Sediment unease over scrubbers

seawater The BPA want the UK government to assess the risk to sediment quality in ports and enclosed waterways from open loop scrubbers. Credit: Pixabay
Industry Database

A new industry working group on open loop scrubbers has found that impact on sediment quality is the main concern for UK ports and enclosed waterways.

The meeting, organised by the British Ports Association (BPA) and UK Major Ports Group (UKMPG), highlighted that ports are concerned about the impact of open loop scrubbers on sediment quality in their waters and believe this should be a bigger part of usage discussions. Attendees noted that contaminated sediment could increase dredging costs, complicate the process of obtaining a disposal license and pose an administrative burden in future. The BPA said it will take its findings to the UK’s Department for Transport (DfT) for consultation.
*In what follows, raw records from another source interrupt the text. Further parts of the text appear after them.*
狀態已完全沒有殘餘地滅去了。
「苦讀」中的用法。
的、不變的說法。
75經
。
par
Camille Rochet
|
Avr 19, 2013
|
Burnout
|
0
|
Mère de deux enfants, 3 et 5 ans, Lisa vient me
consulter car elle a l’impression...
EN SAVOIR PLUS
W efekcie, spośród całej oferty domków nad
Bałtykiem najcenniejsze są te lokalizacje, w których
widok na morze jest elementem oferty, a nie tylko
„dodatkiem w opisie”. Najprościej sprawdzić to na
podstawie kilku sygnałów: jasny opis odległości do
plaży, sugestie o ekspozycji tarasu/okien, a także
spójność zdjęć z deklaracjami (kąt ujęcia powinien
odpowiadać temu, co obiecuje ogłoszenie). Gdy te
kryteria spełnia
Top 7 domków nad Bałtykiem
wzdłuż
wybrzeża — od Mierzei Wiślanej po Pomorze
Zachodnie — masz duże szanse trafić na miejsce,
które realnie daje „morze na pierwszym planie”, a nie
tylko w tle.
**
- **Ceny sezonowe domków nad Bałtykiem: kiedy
"There is some concern that short-term commercial factors could affect how the industry responds to the use of OL scrubbers, so we would like Government to look at the risk to sediment quality in ports and enclosed waterways from OL scrubbers and will be approaching them about this," said Mark Simmonds, head of policy & external affairs at the BPA.
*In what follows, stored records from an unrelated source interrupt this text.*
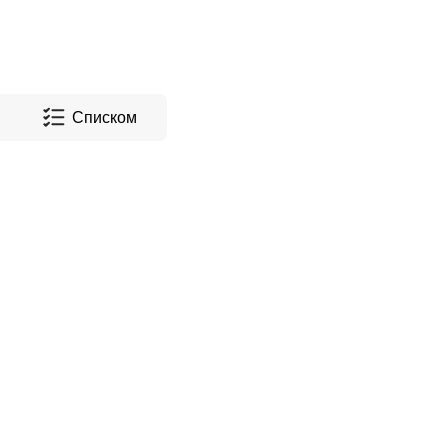
Списком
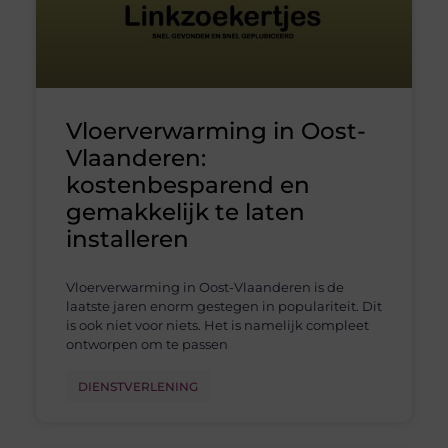
Vloerverwarming in Oost-
Vlaanderen:
kostenbesparend en
gemakkelijk te laten
installeren
Vloerverwarming in Oost-Vlaanderen is de
laatste jaren enorm gestegen in populariteit. Dit
is ook niet voor niets. Het is namelijk compleet
ontworpen om te passen
DIENSTVERLENING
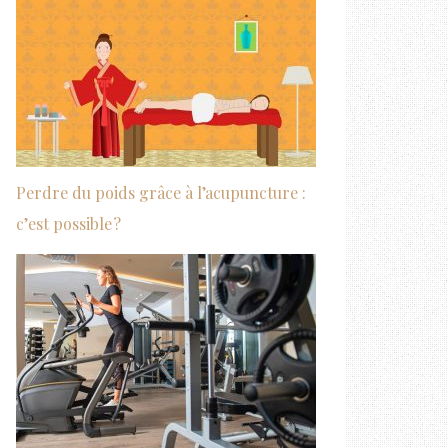
Perdre du poids grâce à l’acupuncture :
c’est possible ?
"We are keen to continue to discuss these concerns with the shipping industry as well as the UK Government, said Mr Simmonds, adding that while the BPA has not declared itself for or against open loop scrubbers, it has not been provided with “any evidence to dispel” concerns about contaminant buildup.

CSA approvals

The working group convened after the Clean Shipping Alliance (CSA) 2020 this month said it received written approvals and no-objection letters regarding open loop scrubbers from at least 20 port authorities and is in the process of seeking permission from the port authorities that have sent written approvals and no-objection letters to publicly name them.

GreenPort is not aware of any ports in the UK that have announced a ban on open loop scrubbers, however, it understands that bans and/or restrictions may be in place for some ports.

Globally, ports including Singapore, China and Fujairah in the United Arab Emirates have banned the use of open loop scrubbers.